[[ Passage open ]]

Will creating the file negate the need for per-user editions of ~/.xinitrc and if so, what – at a minimum – should /usr/local/share/X11/xkb/keymap comprise, for me in the UK?


----------



## astyle (Jul 11, 2021)

Per FreeBSD Handbook section 5.4, Xorg Configuration, OP is actually correct. I would also recommend scrolling down to section 5.4.7, Input Devices, and start from there for help with keyboards.


----------



## grahamperrin@ (Jul 12, 2021)

Thanks, what about the manual page?


----------



## aragats (Jul 12, 2021)

balanga said:


> In /etc/rc/conf I define my keyboard as
> `keymap="uk.iso.kbd"`
> 
> Am I missing something since a number of special characters are not displaying as they should... I presume I'm using a US keymap.


This is about vt(4), why all replies are about Xorg?


----------



## astyle (Jul 12, 2021)

aragats said:


> This is about vt(4), why all replies are about Xorg?


This is not about vt(4)... Xorg is what helps configure the keyboard. Once the Xorg loads the keymap, then vt(4) becomes even usable...


----------



## aragats (Jul 12, 2021)

astyle said:


> This is not about vt(4)... Xorg is what helps configure the keyboard. Once the Xorg loads the keymap, then vt(4) becomes even usable...


Where do you see any reference to Xorg in the OP?
rc.conf is a part of the OS, Xorg is installed from ports. The keymaps in vt and and in X are totally independent. Both setxkbmap(1) and xorg.conf help setting X keymap, but any setting in rc.conf is irrelevant to X.


----------



## astyle (Jul 12, 2021)

aragats said:


> Where do you see any reference to Xorg in the OP?
> rc.conf is a part of the OS, Xorg is installed from ports. The keymaps in vt and and in X are totally independent. Both setxkbmap(1) and xorg.conf help setting X keymap, but any setting in rc.conf is irrelevant to X.


We're helping OP connect the dots... the line that OP is using in rc.conf is not an ideal hack to get a keyboard working, Xorg should generally take care of keyboard config. But now that I look at the thread more carefully, grahamperrin is/was really necroposting to a 5-year-old thread...


----------



## grahamperrin@ (Jul 12, 2021)

balanga said:


> UK keyboard



It's a suitably generic title. I use a UK keyboard.



astyle said:


> 5-year-old



I knew this would happen. Bloody Brexit.

/usr/local/share/X11/xkb/keymap remains a mystery.


----------



## kpedersen (Jul 12, 2021)

aragats said:


> Where do you see any reference to Xorg in the OP?


It isn't very clear but the following is a hint.



balanga said:


> I just assumed that the keyboard definition on installation automatically applied to xorg...

[[ Passage closed ]]
[[ Dataset extract open ]]

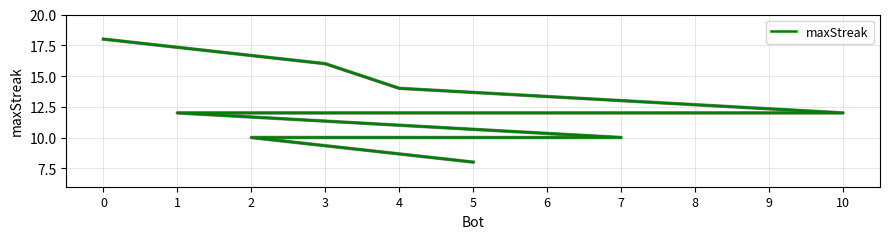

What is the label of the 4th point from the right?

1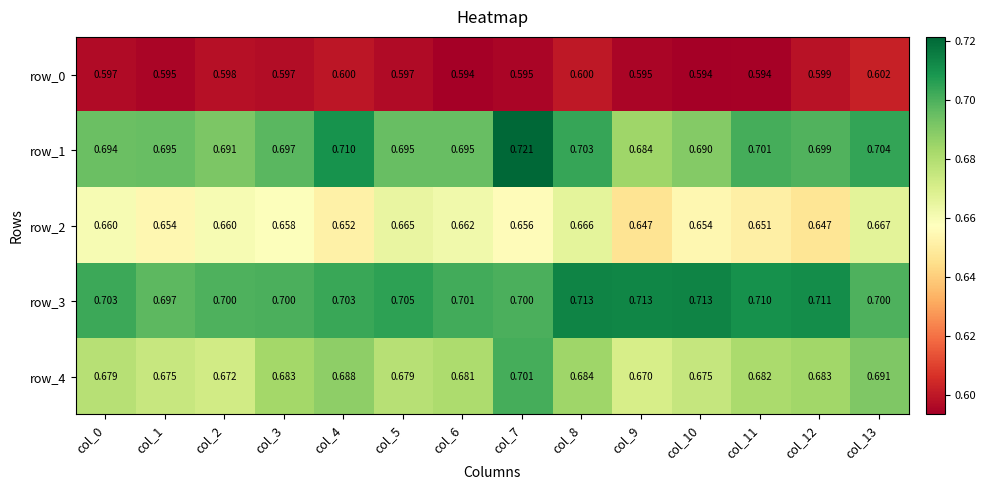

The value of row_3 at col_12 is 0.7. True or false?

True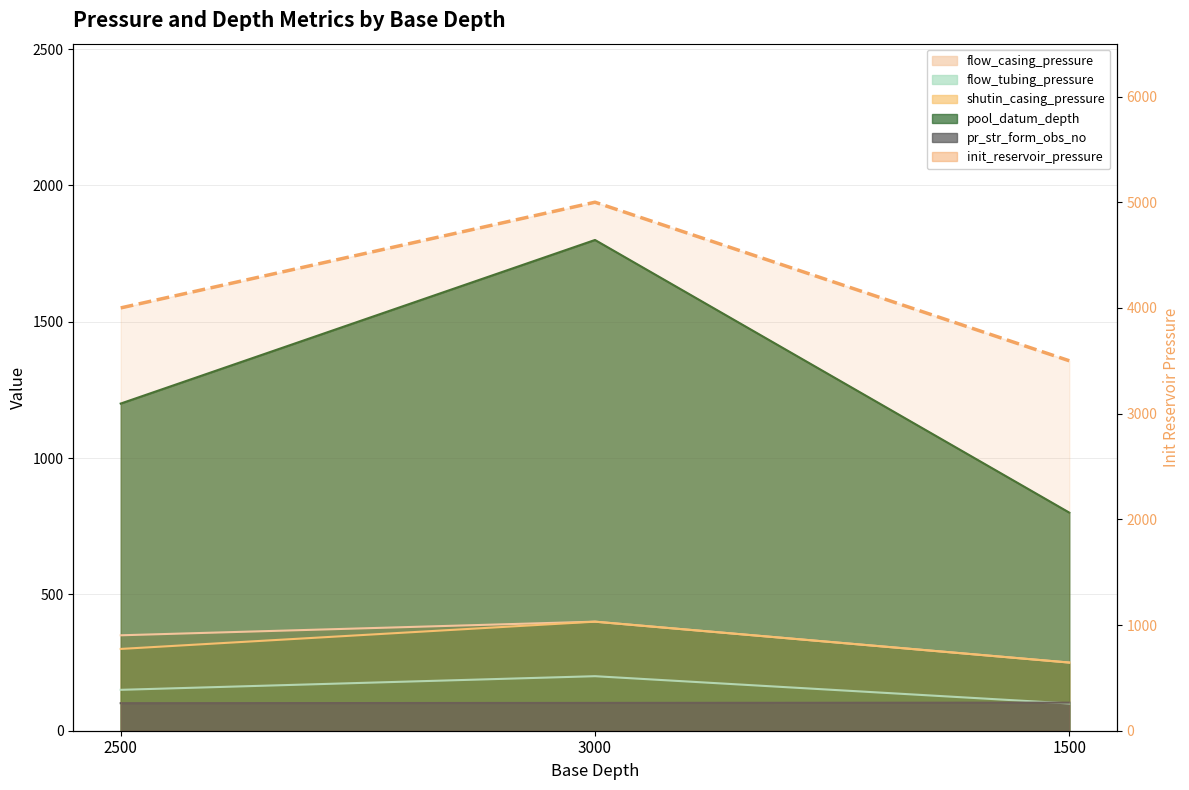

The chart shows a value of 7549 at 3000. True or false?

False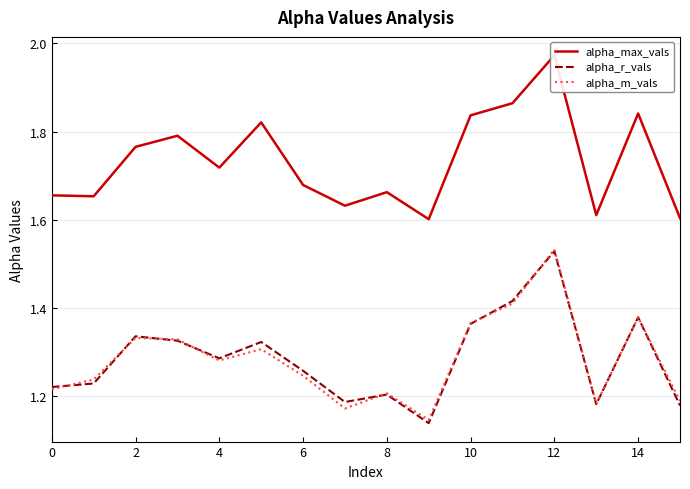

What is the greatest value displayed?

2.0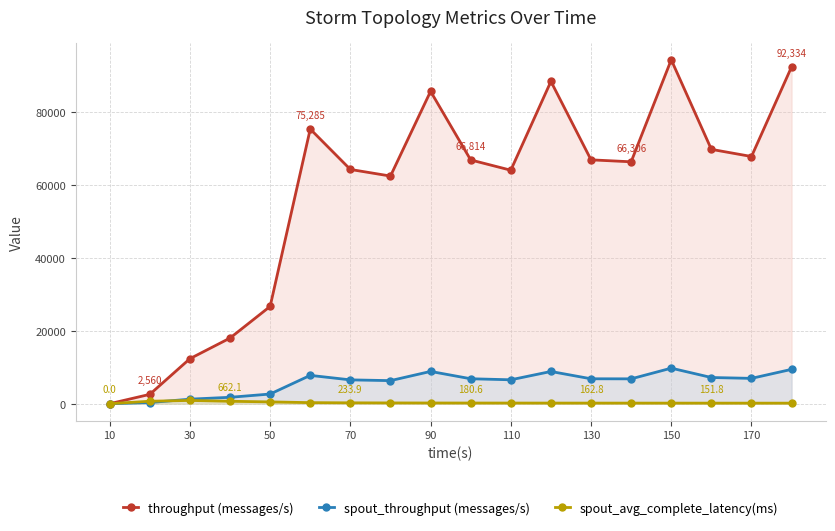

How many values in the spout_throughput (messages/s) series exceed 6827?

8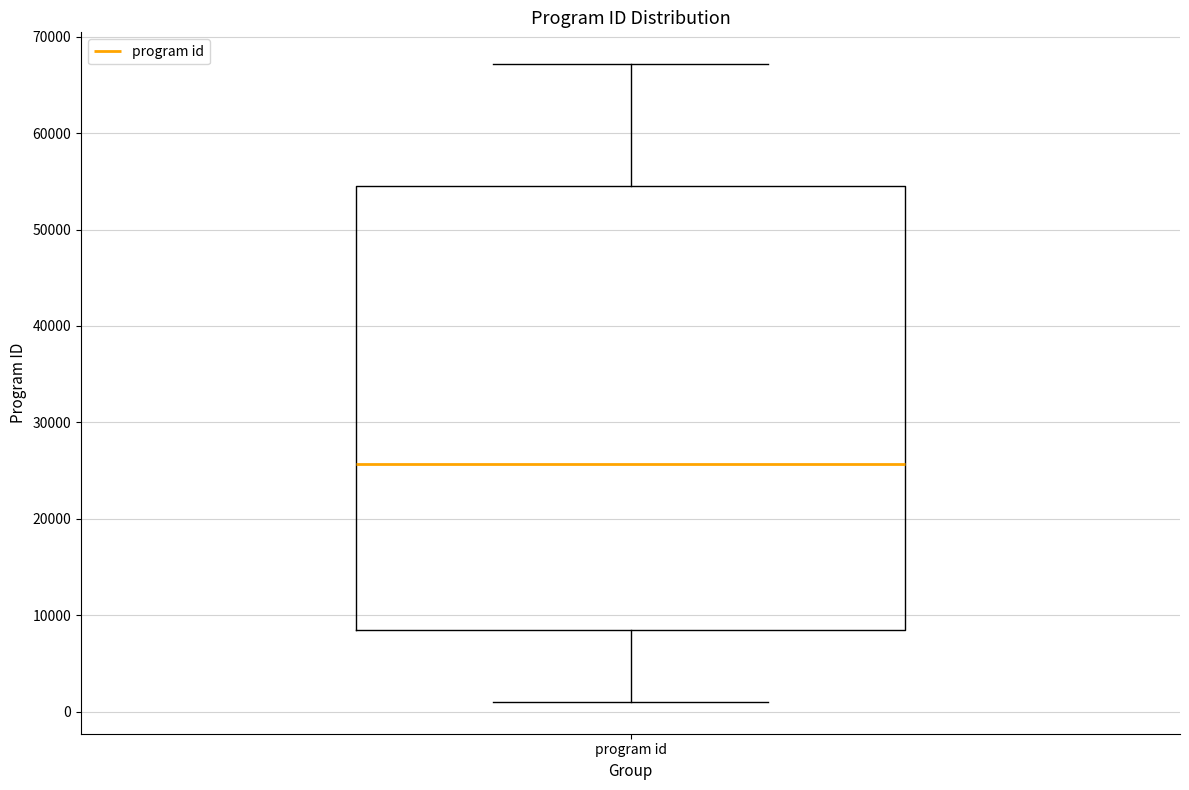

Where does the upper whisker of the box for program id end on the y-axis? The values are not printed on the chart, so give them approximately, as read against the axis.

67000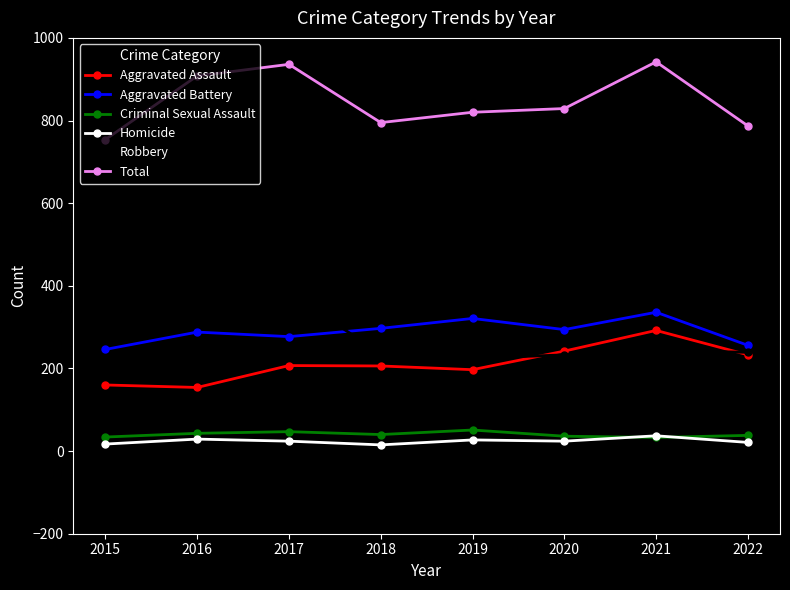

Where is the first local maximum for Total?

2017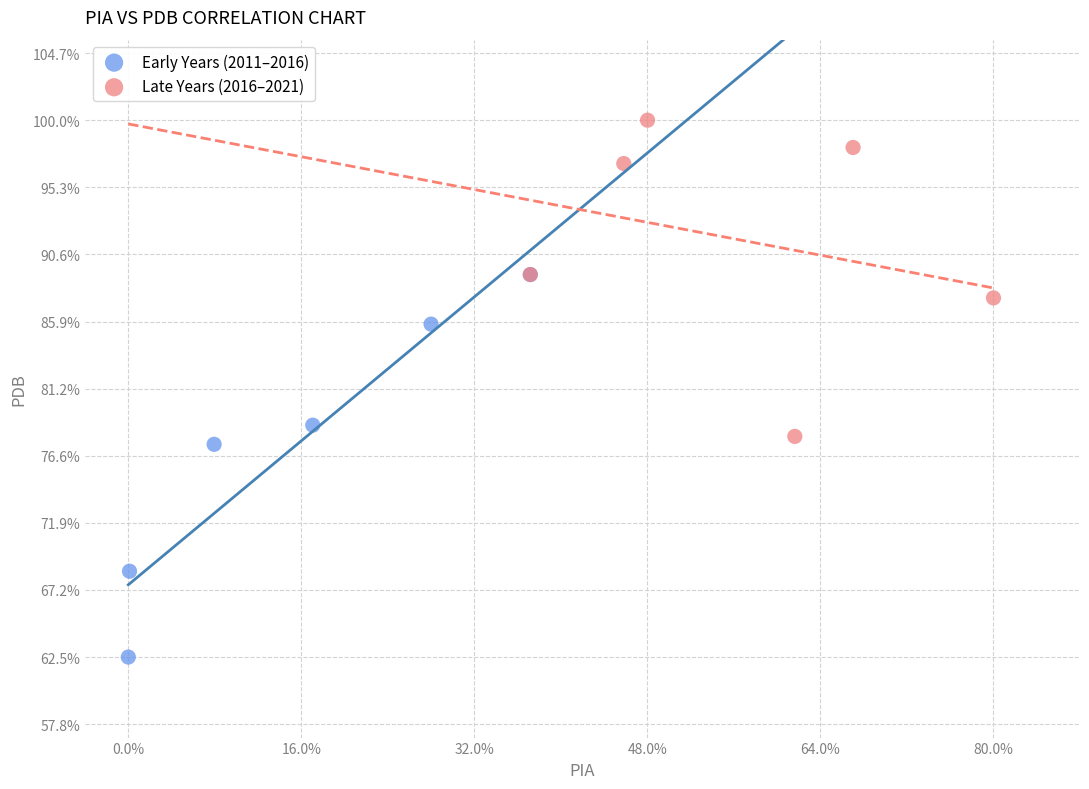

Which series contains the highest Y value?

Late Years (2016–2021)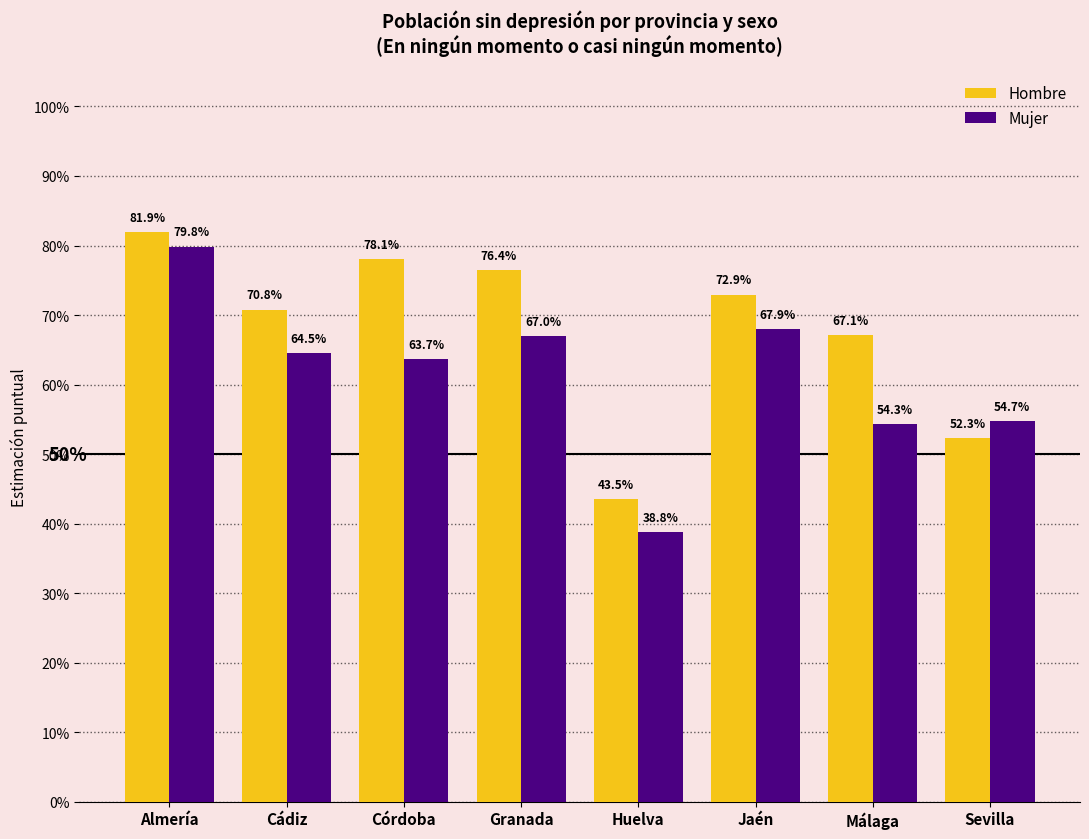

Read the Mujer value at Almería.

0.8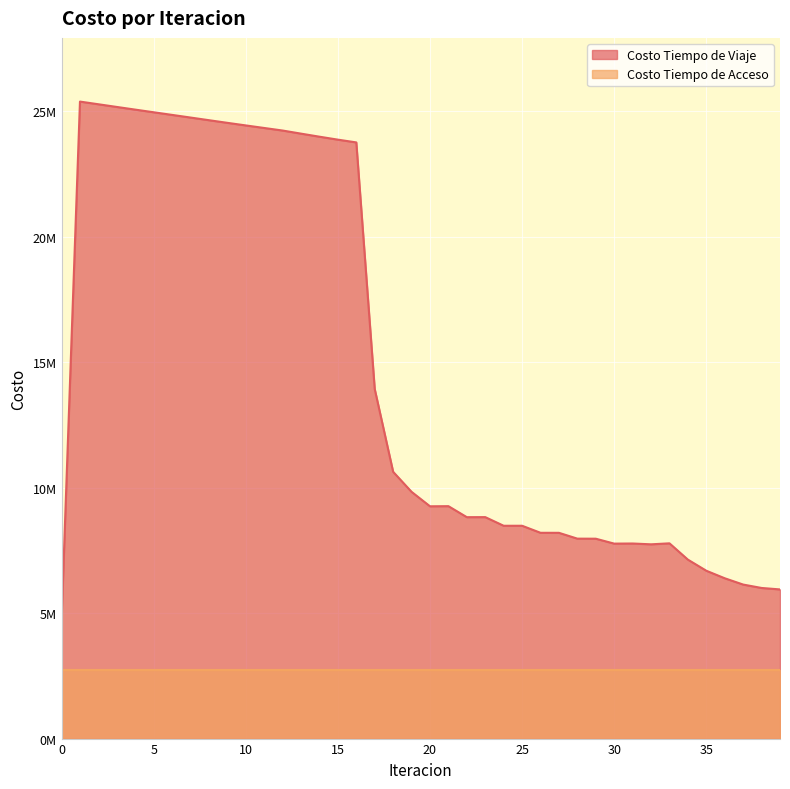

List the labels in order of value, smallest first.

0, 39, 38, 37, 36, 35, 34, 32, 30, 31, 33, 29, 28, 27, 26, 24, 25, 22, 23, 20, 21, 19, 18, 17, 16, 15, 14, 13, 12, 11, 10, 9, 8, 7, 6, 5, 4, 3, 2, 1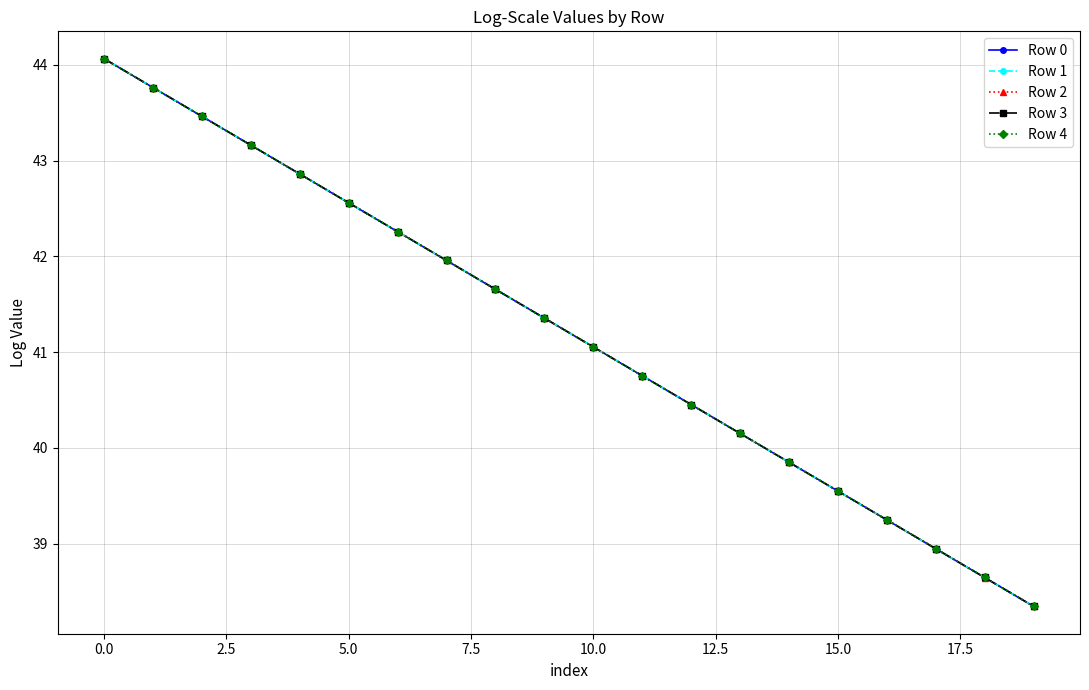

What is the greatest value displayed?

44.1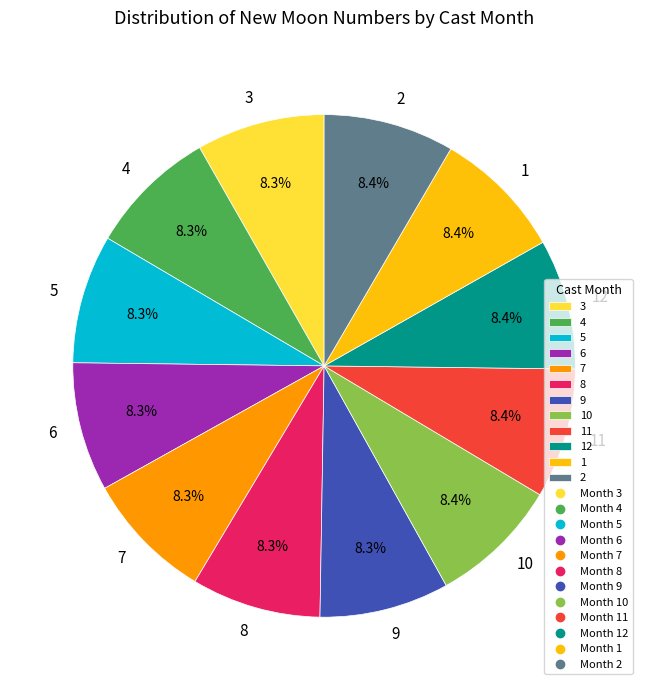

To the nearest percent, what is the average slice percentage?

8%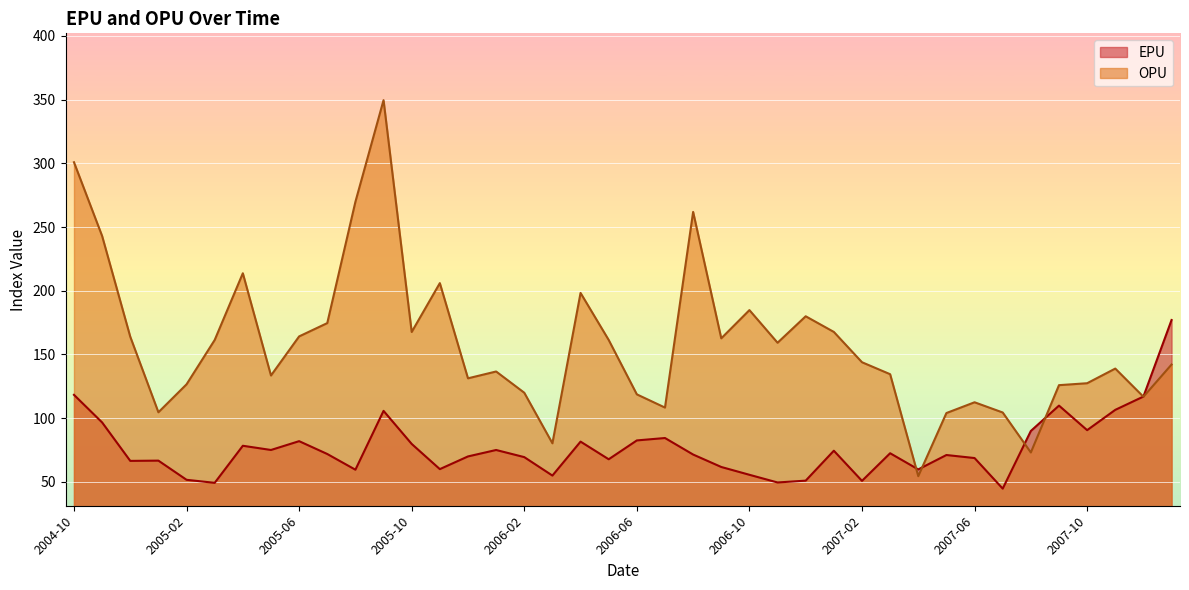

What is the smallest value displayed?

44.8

[[ Dataset extract closed ]]

> Questions on the material
**a)** In the forum thread, what does aragats say helps set the X keymap?
**b)** Please repeat the forum thread word for word, starting with "## astyle (Jul 11, 2021)" and going on through "the manual page?".

> Completed exercise
**a)** setxkbmap(1) and xorg.conf

**b)**
## astyle (Jul 11, 2021)

Per FreeBSD Handbook section 5.4, Xorg Configuration, OP is actually correct. I would also recommend scrolling down to section 5.4.7, Input Devices, and start from there for help with keyboards.


----------



## grahamperrin@ (Jul 12, 2021)

Thanks, what about the manual page?